» PAGE TEXT:

>>

I spent the evening loading up my truck with stuff. The bulk of the weight of this load came in the form of books. I spent lots of time arranging these books in the bed of my truck so as to minimize the amount of space they occupied. Later on Gretchen returned from a day of work and helped out. We also cleaned out our basement storage, which seemed to be comprised mostly of empty boxes. We flattened these and "reverse dumpster dived" them into the cardboard recycling dumpster at the old folk's home.
After my truck was loaded, it was time to head back to Hurley. I was felling kind of sleepy, so I popped a few ephedrine pills for the road. Somehow I missed all the Thruway exits on the Palisades Parkway and ended up taking 9W north all the way to Newburgh. 9W experiences some steep grades south of Newburgh, and my truck was so heavily laden that on some of these I could only go 30 miles per hour.
While I was pumping gas in Newburgh, a young man walked up to me and asked if it was okay to pet Sally (I had her out on a leash). I could tell by the way the lad was acting that he wanted something. It was about 1:00am and he seemed devoid of either purpose or possessions. He gave me some sort of story about needing money for a cab ride, and though I'm not normally charitable to hard-luck stories, I gave him three dollars anyway. After I walked Sally some distance from the station and then came back, the young man tried to interest me in smoking some pot with him, but there was something fishy about him so I said no thanks.
I'd carried another bookshelf on my roof this trip, satisfying myself that it had been put together with screws. Unlike the last bookshelf I'd tried to carry on my roof, this one did not fly into pieces.

<<

» YOUR TASKS:
- A) Please reproduce the truck-trip account word for word, between "While I was" and "fly into pieces.", inclusive.
- B) In the truck-trip account, how fast could the heavily loaded truck go on some of the steep grades south of Newburgh?

» DATASET ROWS:
>>

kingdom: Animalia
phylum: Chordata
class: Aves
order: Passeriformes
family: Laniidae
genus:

<<

» ANSWERS FOR THE TASKS:
- A)
While I was pumping gas in Newburgh, a young man walked up to me and asked if it was okay to pet Sally (I had her out on a leash). I could tell by the way the lad was acting that he wanted something. It was about 1:00am and he seemed devoid of either purpose or possessions. He gave me some sort of story about needing money for a cab ride, and though I'm not normally charitable to hard-luck stories, I gave him three dollars anyway. After I walked Sally some distance from the station and then came back, the young man tried to interest me in smoking some pot with him, but there was something fishy about him so I said no thanks.
I'd carried another bookshelf on my roof this trip, satisfying myself that it had been put together with screws. Unlike the last bookshelf I'd tried to carry on my roof, this one did not fly into pieces.

- B) Only 30 miles per hour.